All that we can allege with any certainty about Shakespeare, between 1586 and 1602, is that he must have obtained employment at one or other of the only two theatres existing in London at that time (The Theatre, and The Curtain)—perhaps, as Malone has recorded, in the capacity of call-boy—that he became an actor, was employed in polishing up the stock-plays presented by the Company, and that Love’s Labour’s Lost was produced in the Spring of 1591. Assuming that Shakespeare was the author of this play—assuming, that is to say, that Ben Jonson, John Heming, and Henry Condell were neither arrant fools, nor wilful perjurers—it is evident that the “insignificant,” “shrunken, sordid soul,” “this ridiculous mouse” had education, application, a natural taste for the stage; and what is more—and more than Mr. Theobald can comprehend—he had genius. Mr. Theobald does not arrive at any such conclusion. Apart altogether from Mrs. Gallup’s cipher revelations, he is convinced by another “flash of intuition” that Ben Jonson was a fellow conspirator with Bacon in the ridiculous plot of foisting Bacon’s plays upon the world as the work of Shakespeare, and that Heming and Condell were but the tools of the disgraced Lord Chancellor.
But if Shakespeare was not advancing towards prosperity by the feasible methods I have conjectured, how can Mr. Theobald account for his ultimately emerging from the “depths of poverty” into a position of comparative affluence? The explanation is simplicity itself: “If a needy, and probably deserving vagabond” (page 11).—Why deserving? He was a “shrunken, sordid soul” on page 7!—“dives into the abyss of London life, lies perdu for a few years, and then emerges as a tolerably wealthy theatrical manager; you know that he must have gained some mastery of theatrical business.” So far the inference is legitimate and convincing; but how? Must he not have disclosed exceptional ability as an actor or playwright, or—? listen to Mr. Theobald!—“he must have made himself a useful man in the green room, a skilful organiser of players and stage effects—he must have found out how to govern a troop of actors, reconciling their rival egotisms, and utilising their special gifts; how to cater for a capricious public, and provide attractive entertainments. Anyhow, he would have little time for other pursuits—if a student at all, his studies would be very practical relating to matters of present or passing interest. During this dark period he has been carving his own fortune, filling his pockets, not his mind; working for the present, not for the future. But it was exactly then that the plays began to appear.”

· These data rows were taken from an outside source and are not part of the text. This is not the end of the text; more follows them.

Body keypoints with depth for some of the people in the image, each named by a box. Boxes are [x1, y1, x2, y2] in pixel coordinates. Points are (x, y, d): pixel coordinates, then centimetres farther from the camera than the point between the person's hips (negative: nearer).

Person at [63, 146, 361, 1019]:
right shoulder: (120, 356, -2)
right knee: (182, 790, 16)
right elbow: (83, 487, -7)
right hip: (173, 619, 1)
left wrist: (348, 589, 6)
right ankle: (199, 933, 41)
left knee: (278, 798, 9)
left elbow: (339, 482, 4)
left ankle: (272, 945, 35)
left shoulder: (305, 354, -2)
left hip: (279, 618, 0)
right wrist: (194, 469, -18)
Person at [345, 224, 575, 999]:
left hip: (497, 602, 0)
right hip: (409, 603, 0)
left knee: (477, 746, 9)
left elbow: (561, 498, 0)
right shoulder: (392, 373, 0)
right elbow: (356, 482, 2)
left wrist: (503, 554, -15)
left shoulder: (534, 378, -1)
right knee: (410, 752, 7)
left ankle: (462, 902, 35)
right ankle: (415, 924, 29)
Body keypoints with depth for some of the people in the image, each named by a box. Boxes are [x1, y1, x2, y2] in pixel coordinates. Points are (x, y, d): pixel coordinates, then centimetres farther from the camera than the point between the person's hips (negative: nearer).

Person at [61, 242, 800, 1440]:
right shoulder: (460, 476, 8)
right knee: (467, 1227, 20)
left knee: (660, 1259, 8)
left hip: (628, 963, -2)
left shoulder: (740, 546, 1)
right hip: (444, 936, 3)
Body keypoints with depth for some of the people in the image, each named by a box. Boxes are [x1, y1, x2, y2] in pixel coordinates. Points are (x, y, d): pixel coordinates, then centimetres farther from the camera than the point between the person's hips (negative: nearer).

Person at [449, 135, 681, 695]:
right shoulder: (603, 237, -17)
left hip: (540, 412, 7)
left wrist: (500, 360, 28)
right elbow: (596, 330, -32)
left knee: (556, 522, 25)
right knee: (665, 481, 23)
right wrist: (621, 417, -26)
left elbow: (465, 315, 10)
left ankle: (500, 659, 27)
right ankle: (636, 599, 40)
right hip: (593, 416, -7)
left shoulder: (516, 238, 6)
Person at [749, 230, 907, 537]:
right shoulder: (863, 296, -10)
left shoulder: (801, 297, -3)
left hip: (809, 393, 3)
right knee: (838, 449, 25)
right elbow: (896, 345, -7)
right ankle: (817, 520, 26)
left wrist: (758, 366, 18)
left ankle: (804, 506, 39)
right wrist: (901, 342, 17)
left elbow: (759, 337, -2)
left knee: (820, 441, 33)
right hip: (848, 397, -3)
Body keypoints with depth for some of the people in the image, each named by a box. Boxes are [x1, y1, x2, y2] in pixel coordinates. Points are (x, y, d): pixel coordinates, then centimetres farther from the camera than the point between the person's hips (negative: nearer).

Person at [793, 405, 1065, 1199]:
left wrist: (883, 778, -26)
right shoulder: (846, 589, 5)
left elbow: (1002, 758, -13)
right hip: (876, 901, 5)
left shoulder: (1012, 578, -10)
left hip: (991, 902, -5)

Mr. Theobald’s argument can only be described as a reckless, illogical, and absurd distortion of possibilities, and it is the more inconsequential since it proceeds to defeat its primary object. In the first place it is supremely ridiculous to assume that the paltry services of Shakespeare in the green room and the carpenter’s shop, secured for him his pecuniary interest in the Globe Theatre, or the respect and friendship of the leading dramatists of his day, or even the enmity of jealous rivals in the craft. Yet Mr. Theobald attempts to substantiate his conclusions by distorting the obvious meaning of Robt. Greene’s reference to Shakespeare in A Groat’s Worth of Wit. Greene was not an actor, but a dramatist; he was a man of dissolute habits, a poet of rare charm, but a playwright of only moderate ability and repute. He was a gentleman by birth, and a scholar by training. He had the lowest opinion of actors—he envied them their success, and despised their avocation. In The Return from Parnassus he betrays his prejudice in the following lines, which are put into the mouth of a poor and envious student:—
“England affords these glorious vagabonds,
That carried erst their fardels on their backs,
Coursers to ride on through the gazing streets,
Sweeping it in their glaring satin suits,
And pages to attend their masterships;
With mouthing words that better wits had framed,
They purchase lands, and now esquires are made.”